Exercises to complete:
1. According to the passage about Kenneth Fuchs, where and when did Fuchs and Jeffrey Biegel study together?
2. In the passage about Kenneth Fuchs, copy word for word the part from "Additional support for" to "at www.wheelingsymphony.com .".

Kenneth Fuchs and the Pianist Jeffrey Biegel studied at Juilliard together during the 1980s. Fuchs says, “I am grateful to my longtime friend and Juilliard classmate Jeffrey Biegel for encouraging me to compose the work. He (Biegel) is a champion of American composers, and he has commissioned, premiered and recorded an enormous body of concerti and chamber music especially composed for him.”

Additional support for the “Spiritualist” comes from Edward J. Coyne II, Tri-State Petroleum, Wheeling, West Virginia, Isa and Marvin Leibowitz, Dr. Robert G. Schiff, and Dr. Carlos Jimenez (specifically for the Wheeling concert).

For information about the May 20 concert go to the Wheeling Symphony Orchestra’s website at www.wheelingsymphony.com .

About Kenneth Fuchs

Kenneth Fuchs has composed music for orchestra, band, chorus, and various chamber ensembles. With Pulitzer Prize-winning playwright Lanford Wilson, Fuchs created three chamber musicals, The Great Nebula in Orion, A Betrothal, and Brontosaurus, which were originally presented by Circle Repertory Company in New York City. His music has been performed in the United States, Europe, and Asia.

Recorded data

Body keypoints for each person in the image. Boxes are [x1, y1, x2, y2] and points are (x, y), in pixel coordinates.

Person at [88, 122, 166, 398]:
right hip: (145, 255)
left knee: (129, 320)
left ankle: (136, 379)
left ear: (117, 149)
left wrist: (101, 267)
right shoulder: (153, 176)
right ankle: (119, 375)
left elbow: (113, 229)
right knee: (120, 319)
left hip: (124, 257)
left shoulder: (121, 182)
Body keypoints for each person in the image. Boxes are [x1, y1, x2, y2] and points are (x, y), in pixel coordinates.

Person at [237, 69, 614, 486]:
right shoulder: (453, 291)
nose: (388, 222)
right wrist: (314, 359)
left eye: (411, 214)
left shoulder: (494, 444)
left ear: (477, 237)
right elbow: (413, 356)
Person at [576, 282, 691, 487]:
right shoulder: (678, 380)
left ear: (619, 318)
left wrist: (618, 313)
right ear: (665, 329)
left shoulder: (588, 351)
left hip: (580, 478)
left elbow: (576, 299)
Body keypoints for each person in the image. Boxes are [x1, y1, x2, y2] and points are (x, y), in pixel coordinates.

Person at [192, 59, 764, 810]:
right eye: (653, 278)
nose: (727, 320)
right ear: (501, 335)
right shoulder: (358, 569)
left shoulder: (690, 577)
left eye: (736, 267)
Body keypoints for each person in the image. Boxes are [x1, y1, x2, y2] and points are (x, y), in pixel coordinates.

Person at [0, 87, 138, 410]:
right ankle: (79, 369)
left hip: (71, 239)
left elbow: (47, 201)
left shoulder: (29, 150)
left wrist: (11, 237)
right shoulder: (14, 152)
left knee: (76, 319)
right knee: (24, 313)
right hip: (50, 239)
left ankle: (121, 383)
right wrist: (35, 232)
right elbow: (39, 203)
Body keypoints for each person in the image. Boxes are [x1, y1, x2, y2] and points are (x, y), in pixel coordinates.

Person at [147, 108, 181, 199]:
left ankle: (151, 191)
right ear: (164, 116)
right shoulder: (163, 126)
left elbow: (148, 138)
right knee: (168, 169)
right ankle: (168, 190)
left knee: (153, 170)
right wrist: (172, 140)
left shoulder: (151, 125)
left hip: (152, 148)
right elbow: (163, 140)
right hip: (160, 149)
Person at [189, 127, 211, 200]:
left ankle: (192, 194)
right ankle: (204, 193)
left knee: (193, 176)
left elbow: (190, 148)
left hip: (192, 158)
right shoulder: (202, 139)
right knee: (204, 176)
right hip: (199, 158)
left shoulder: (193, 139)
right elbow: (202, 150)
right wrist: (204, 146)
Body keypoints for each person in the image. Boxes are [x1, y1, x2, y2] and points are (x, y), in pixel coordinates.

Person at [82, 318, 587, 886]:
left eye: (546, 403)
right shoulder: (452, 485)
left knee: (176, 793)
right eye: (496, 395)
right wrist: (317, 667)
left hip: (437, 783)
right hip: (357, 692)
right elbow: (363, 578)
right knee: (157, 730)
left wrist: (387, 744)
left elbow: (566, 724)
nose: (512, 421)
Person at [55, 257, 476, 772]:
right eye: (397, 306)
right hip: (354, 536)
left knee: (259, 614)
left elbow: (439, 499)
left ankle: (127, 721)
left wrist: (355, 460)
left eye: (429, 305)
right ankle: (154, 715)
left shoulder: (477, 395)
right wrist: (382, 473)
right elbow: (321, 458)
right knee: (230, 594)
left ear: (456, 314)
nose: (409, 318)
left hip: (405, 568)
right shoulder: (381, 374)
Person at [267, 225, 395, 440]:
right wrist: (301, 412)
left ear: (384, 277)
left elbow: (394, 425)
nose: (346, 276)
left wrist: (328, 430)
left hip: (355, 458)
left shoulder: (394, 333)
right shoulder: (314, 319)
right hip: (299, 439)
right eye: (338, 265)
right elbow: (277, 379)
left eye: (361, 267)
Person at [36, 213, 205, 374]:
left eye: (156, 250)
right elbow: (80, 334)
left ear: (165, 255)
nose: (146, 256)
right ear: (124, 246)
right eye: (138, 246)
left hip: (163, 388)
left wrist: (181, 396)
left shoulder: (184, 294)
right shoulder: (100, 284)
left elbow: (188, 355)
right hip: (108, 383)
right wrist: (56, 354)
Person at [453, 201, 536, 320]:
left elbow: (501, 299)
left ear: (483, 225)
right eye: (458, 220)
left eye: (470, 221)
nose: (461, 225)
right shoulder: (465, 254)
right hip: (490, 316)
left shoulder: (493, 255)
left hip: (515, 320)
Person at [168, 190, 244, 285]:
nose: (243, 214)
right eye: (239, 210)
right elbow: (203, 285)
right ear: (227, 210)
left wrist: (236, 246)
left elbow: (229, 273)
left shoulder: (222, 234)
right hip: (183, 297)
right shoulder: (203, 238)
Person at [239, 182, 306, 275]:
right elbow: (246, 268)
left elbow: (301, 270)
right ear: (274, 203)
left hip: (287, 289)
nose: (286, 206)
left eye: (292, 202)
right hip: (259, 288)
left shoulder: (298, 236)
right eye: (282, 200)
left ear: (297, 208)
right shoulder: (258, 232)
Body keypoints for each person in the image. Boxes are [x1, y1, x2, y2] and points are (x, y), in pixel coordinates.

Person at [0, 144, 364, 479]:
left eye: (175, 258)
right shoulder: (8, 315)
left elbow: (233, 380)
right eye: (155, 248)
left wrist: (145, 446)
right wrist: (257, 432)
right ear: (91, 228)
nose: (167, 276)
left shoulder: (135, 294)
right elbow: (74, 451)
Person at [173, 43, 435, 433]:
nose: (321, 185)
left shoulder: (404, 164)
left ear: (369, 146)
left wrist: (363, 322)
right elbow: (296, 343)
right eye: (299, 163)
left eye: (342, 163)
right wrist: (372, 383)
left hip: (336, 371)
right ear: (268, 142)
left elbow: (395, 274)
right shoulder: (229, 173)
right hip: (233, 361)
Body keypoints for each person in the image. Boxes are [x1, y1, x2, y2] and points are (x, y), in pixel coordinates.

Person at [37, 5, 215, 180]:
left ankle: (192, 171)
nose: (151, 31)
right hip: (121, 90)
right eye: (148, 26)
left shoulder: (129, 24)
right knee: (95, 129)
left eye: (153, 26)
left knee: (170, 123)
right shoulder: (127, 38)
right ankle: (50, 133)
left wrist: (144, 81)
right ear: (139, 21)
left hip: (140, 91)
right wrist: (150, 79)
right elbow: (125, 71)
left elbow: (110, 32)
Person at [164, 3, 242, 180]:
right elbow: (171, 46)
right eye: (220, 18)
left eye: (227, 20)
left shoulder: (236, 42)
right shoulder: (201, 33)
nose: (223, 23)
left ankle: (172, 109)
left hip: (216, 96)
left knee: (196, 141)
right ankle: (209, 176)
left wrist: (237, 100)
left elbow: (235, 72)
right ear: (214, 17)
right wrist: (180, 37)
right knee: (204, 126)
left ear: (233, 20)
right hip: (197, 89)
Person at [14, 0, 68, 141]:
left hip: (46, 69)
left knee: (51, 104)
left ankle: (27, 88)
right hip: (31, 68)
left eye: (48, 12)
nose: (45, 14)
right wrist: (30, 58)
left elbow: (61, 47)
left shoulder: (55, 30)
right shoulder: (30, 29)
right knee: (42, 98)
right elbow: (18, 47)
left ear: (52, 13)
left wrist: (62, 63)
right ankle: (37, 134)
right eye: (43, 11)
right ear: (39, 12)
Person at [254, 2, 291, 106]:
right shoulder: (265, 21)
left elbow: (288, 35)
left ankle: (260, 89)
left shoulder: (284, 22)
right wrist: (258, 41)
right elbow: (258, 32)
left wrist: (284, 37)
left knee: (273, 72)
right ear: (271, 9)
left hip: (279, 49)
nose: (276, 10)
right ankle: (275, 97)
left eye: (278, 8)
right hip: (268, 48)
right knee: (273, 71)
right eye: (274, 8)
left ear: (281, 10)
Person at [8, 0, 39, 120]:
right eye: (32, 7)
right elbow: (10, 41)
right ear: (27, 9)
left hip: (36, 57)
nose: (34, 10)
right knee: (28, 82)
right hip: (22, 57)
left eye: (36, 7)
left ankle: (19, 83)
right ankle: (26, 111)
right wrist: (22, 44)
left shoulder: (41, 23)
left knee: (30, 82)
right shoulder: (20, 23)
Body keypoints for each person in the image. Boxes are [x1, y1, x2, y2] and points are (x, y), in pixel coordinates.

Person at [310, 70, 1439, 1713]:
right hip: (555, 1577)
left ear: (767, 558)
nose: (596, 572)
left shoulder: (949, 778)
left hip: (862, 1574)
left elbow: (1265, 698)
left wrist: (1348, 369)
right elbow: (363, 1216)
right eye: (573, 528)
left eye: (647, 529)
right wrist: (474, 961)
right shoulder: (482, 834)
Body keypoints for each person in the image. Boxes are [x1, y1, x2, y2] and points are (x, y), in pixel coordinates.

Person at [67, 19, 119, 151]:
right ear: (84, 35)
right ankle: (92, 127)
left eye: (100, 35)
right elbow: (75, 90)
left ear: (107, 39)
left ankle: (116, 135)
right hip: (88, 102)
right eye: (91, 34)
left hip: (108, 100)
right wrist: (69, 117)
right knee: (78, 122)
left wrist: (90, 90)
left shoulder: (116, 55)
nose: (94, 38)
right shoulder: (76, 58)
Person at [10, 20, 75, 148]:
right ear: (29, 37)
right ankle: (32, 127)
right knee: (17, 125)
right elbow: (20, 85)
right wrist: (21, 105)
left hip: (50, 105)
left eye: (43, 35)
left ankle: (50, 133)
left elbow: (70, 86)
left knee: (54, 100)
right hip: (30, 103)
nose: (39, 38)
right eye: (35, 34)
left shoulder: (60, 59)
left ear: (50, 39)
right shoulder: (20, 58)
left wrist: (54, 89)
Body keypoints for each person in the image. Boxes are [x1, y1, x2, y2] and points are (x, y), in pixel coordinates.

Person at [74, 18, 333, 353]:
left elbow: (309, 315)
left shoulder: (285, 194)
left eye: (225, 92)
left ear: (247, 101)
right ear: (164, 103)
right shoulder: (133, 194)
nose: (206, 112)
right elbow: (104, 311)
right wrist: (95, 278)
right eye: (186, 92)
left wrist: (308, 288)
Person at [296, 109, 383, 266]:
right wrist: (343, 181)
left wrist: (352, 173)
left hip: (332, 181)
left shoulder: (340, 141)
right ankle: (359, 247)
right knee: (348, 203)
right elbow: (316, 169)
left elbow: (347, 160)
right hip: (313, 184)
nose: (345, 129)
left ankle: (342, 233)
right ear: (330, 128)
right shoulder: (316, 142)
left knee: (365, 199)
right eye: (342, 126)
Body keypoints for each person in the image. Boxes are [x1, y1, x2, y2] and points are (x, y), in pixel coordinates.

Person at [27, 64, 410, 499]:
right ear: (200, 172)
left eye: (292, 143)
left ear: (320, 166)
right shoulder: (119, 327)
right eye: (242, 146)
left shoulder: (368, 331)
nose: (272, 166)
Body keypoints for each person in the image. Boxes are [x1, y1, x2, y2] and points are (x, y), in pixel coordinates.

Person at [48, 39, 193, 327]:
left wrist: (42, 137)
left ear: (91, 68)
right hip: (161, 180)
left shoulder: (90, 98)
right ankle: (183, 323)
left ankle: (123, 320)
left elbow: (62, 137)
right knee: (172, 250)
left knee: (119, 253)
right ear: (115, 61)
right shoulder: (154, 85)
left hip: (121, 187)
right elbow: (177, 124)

Answer set:
1. At Juilliard, during the 1980s.

2.
Additional support for the “Spiritualist” comes from Edward J. Coyne II, Tri-State Petroleum, Wheeling, West Virginia, Isa and Marvin Leibowitz, Dr. Robert G. Schiff, and Dr. Carlos Jimenez (specifically for the Wheeling concert).

For information about the May 20 concert go to the Wheeling Symphony Orchestra’s website at www.wheelingsymphony.com .